**Extract to read:**
*** Begin section ***

American drummer (born 1956)

Jon "Bermuda" Schwartz (born August 18, 1956) is a drummer best known for working with the singer-songwriter "Weird Al" Yankovic. The two met while recording "Another One Rides the Bus" at the Dr. Demento show on September 14, 1980. Shortly after, Yankovic invited Schwartz to join his band, gave him the nickname "Bermuda" ("Bermuda Schwartz" being a play on the words "Bermuda shorts") and they have worked together ever since. Schwartz is heard and/or seen on all of Yankovic's albums, videos, and concerts.

==Early life==
Although born in Chicago in 1956, Schwartz grew up in Phoenix. He came from a musical family; his father played accordion, his mother was a singer and piano player, and his brother, session guitarist and producer Richard Bennett, has recorded with countless top artists in Los Angeles and Nashville, and enjoyed lengthy associations touring and recording with Neil Diamond and Mark Knopfler.

Schwartz began drum lessons in 1965, and when his family moved to Los Angeles a few years later, he had decided to become a professional drummer and by the mid-1970s was drumming regularly with a few bands and doing some recording work.

==Later life==
Schwartz first met "Weird Al" Yankovic at the Dr. Demento Show on KMET in Los Angeles, September 14, 1980. He has played drums for every "Weird Al" concert since 1981, except for three shows during the 2003 Poodle Hat Tour. A minor illness prevented him from playing the drums in 2003, when tour technician Pete Gallagher sat-in on the drums while Schwartz handled the electronics, cues, and vocals from behind the drum riser.

*** End section ***

**Requirement 1:** According to the text about the drummer Jon "Bermuda" Schwartz, in what year did he begin drum lessons?
**Requirement 2:** Continue the text about the drummer Jon "Bermuda" Schwartz from the point where it ends.

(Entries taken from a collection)
*** Begin section ***

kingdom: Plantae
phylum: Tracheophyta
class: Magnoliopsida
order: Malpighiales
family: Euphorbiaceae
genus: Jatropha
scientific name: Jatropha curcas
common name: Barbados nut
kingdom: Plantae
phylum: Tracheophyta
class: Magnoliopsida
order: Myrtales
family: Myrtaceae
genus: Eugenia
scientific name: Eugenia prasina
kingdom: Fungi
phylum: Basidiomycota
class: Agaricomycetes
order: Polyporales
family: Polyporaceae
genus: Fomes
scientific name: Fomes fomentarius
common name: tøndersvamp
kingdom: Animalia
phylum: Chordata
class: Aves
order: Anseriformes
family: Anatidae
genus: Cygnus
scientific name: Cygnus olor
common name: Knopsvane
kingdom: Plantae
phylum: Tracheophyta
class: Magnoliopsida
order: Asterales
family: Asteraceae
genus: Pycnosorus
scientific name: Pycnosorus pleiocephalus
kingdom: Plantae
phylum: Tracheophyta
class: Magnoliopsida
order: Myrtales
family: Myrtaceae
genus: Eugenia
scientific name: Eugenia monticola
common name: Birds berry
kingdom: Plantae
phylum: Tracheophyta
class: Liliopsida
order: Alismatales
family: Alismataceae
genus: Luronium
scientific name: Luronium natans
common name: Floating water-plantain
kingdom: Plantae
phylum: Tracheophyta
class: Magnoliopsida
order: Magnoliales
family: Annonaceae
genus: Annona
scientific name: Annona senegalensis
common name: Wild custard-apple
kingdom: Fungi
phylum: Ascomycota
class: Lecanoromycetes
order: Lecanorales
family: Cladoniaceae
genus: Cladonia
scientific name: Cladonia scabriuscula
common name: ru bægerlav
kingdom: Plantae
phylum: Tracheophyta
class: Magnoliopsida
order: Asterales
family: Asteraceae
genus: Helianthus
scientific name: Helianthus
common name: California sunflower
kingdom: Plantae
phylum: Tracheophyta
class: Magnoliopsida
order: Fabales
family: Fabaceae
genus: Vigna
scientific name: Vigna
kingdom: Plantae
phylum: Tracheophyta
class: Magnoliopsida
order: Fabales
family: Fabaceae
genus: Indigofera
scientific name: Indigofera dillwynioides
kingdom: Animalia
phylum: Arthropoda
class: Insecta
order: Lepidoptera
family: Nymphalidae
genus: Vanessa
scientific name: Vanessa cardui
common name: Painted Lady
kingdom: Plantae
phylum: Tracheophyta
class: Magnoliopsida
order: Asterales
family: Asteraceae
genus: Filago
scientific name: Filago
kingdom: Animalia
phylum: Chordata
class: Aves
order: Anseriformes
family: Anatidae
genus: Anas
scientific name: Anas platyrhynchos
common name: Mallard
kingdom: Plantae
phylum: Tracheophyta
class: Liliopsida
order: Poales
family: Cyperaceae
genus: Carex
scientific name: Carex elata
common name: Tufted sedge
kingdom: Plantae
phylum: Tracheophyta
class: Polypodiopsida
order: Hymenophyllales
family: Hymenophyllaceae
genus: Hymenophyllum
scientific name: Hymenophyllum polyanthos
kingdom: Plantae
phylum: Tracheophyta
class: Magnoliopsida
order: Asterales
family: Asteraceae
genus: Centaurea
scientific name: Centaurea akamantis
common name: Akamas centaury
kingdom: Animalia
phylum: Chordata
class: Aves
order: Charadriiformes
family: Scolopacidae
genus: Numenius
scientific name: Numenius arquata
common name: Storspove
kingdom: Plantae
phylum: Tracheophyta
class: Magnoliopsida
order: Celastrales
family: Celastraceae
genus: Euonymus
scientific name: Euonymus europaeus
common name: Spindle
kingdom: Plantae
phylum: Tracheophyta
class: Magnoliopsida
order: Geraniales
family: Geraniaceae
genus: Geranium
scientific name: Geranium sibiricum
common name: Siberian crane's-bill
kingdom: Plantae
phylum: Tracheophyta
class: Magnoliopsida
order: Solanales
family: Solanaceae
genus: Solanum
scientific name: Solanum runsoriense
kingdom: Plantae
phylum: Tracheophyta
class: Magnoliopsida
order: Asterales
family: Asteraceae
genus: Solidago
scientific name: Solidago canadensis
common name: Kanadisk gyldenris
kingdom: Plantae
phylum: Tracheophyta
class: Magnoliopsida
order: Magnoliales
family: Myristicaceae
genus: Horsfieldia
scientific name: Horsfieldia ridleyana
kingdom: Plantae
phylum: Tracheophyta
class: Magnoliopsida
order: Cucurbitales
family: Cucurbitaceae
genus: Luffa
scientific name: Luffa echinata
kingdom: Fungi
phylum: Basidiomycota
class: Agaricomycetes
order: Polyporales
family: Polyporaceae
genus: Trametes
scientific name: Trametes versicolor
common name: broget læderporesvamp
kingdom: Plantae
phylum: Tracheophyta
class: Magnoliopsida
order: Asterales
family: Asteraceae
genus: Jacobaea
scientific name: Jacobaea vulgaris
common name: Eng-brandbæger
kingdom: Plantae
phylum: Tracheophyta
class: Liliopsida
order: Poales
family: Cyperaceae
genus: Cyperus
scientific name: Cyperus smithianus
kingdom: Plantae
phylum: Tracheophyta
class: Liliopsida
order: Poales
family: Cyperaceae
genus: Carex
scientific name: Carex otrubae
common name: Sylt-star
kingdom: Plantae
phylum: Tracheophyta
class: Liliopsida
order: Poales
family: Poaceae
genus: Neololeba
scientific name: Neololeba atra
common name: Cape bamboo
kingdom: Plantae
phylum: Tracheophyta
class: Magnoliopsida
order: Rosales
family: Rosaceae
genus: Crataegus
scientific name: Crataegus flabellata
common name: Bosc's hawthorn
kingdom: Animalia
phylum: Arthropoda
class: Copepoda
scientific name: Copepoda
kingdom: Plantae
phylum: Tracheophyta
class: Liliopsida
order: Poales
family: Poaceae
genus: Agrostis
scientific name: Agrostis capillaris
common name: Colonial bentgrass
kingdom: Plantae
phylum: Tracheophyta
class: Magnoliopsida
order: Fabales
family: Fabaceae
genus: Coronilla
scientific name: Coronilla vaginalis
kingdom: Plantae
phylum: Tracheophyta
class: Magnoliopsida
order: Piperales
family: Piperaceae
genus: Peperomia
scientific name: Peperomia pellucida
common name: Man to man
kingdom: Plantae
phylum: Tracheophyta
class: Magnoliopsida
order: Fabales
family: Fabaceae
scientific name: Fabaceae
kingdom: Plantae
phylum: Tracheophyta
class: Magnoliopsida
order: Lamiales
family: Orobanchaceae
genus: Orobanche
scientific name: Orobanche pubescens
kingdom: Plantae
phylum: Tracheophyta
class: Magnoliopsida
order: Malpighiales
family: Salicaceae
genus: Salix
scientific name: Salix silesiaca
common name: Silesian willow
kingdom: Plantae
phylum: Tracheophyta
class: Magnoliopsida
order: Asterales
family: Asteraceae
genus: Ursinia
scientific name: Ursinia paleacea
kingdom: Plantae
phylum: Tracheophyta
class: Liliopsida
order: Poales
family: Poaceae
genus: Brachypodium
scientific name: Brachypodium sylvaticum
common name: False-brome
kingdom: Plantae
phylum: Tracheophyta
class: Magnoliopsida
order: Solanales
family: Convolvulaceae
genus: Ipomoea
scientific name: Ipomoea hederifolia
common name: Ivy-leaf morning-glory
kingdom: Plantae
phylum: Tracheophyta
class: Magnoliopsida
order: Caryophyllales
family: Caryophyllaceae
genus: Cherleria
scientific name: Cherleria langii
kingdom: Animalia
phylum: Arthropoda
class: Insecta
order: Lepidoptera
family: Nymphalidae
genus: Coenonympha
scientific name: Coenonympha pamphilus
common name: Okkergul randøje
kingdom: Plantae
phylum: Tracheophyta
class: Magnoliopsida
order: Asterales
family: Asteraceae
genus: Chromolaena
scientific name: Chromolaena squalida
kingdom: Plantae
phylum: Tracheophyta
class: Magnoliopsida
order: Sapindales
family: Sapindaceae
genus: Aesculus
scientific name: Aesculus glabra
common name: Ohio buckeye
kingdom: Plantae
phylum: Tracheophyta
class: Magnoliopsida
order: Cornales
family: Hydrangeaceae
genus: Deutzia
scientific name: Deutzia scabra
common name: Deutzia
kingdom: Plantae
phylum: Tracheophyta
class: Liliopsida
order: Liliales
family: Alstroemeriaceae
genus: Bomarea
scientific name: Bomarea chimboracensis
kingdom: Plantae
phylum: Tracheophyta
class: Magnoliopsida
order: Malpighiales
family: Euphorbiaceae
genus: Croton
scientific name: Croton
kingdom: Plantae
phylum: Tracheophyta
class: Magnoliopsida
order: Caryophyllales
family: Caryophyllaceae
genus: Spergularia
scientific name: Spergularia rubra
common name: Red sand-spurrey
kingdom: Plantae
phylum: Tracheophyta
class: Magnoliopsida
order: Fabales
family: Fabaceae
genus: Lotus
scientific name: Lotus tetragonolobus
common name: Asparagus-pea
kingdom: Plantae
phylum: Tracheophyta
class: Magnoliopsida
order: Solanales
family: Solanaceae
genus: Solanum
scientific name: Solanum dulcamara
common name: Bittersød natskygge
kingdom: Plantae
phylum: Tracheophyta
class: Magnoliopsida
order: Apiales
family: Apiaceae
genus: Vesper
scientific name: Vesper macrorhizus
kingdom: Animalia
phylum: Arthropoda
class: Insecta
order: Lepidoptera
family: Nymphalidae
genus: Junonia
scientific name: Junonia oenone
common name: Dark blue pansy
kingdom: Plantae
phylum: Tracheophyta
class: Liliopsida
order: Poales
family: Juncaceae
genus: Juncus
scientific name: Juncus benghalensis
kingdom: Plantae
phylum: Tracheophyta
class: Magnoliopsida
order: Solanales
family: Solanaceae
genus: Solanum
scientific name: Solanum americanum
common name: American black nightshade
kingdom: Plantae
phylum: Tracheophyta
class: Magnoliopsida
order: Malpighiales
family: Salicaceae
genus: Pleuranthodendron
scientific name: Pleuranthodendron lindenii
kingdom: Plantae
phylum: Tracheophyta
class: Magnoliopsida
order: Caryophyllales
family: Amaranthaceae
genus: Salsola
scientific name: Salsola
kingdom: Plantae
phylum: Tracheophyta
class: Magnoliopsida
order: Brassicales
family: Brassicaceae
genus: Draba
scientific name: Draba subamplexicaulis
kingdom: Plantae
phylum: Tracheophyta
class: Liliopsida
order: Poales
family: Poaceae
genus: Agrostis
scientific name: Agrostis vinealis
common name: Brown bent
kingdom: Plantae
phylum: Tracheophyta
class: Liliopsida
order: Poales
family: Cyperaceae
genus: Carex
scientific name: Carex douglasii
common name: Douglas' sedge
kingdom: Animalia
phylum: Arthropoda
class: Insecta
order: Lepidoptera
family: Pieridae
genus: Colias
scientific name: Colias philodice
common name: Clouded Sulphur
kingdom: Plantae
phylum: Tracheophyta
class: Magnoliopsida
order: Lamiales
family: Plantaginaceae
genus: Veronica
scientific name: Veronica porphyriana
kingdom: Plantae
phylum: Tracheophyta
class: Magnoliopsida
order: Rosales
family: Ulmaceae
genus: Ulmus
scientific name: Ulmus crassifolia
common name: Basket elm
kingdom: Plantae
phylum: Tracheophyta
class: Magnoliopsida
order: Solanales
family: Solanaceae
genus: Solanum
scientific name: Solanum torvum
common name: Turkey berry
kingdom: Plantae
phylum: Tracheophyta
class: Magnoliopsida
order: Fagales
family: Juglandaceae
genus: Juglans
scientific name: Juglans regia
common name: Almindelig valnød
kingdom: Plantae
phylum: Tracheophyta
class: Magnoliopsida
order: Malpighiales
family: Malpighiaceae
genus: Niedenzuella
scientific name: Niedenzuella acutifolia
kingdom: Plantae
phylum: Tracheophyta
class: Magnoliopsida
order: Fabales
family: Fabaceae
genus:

*** End section ***

**Exercise output 1:** 1965

**Exercise output 2:**
Schwartz is also the official band historian, known for keeping lists and notes, archiving a vast collection of retail, promo audio and video products from around the world featuring Yankovic as a performer, director, in a cameo appearance, or named or pictured on the product. Schwartz's large collection of photos, memorabilia, and other details on Yankovic is regularly sourced for rare and behind-the-scenes images or other materials.

In between Yankovic projects, Schwartz continues to play with other L.A.-area artists and bands and has worked with Rip Masters, Jim Silvers, Karling Abbeygate, Idle Hands, Ray Campi, Raymond and Scum, ApologetiX (specifically the album Biblical Graffiti, where he played drums on seven of the tracks), Lousy Little Gods, Brian Sisson, Crown City Bombers, and The Zero G Band.

Schwartz has enjoyed a respectable online presence since 1993. Schwartz began designing web sites in 1995, and grew it into a side-business that now includes other graphic design work such as CD layouts and book cover art. He also created the official "Weird Al" Yankovic website in 1995, which later became weirdal.com. He is an administrator for the World of "Weird Al" Yankovic and Drummerworld forums, and regularly participates in various forums with the username "bermuda".

In 2020, Jon became a published author with Black & White & Weird All Over, a coffee-table book featuring his unreleased black-and-white photographs of Weird Al from the early '80s. He followed up with Lights, Camera, Accordion! in 2022, a collection of his color film photos of Weird Al from 1981 to 2006.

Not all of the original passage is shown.